**Supplied information:**
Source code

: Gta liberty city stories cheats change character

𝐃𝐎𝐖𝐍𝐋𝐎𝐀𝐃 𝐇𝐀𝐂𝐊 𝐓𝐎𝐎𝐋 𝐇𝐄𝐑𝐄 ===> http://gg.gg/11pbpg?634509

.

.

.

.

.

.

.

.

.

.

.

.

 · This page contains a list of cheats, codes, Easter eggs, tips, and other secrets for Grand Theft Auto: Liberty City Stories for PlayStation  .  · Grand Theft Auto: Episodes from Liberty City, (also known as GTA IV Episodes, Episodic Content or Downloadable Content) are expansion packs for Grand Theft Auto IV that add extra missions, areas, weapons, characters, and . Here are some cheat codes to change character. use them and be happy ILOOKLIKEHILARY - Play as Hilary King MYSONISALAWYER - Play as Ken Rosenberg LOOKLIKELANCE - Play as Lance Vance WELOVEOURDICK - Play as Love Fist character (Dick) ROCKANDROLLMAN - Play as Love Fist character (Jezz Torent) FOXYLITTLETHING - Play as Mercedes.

**What needs to be done:**
Go through the records above and retype each one exactly.

**Answer to the problem:**
Source code

: Gta liberty city stories cheats change character

𝐃𝐎𝐖𝐍𝐋𝐎𝐀𝐃 𝐇𝐀𝐂𝐊 𝐓𝐎𝐎𝐋 𝐇𝐄𝐑𝐄 ===> http://gg.gg/11pbpg?634509

.

.

.

.

.

.

.

.

.

.

.

.

 · This page contains a list of cheats, codes, Easter eggs, tips, and other secrets for Grand Theft Auto: Liberty City Stories for PlayStation  .  · Grand Theft Auto: Episodes from Liberty City, (also known as GTA IV Episodes, Episodic Content or Downloadable Content) are expansion packs for Grand Theft Auto IV that add extra missions, areas, weapons, characters, and . Here are some cheat codes to change character. use them and be happy ILOOKLIKEHILARY - Play as Hilary King MYSONISALAWYER - Play as Ken Rosenberg LOOKLIKELANCE - Play as Lance Vance WELOVEOURDICK - Play as Love Fist character (Dick) ROCKANDROLLMAN - Play as Love Fist character (Jezz Torent) FOXYLITTLETHING - Play as Mercedes.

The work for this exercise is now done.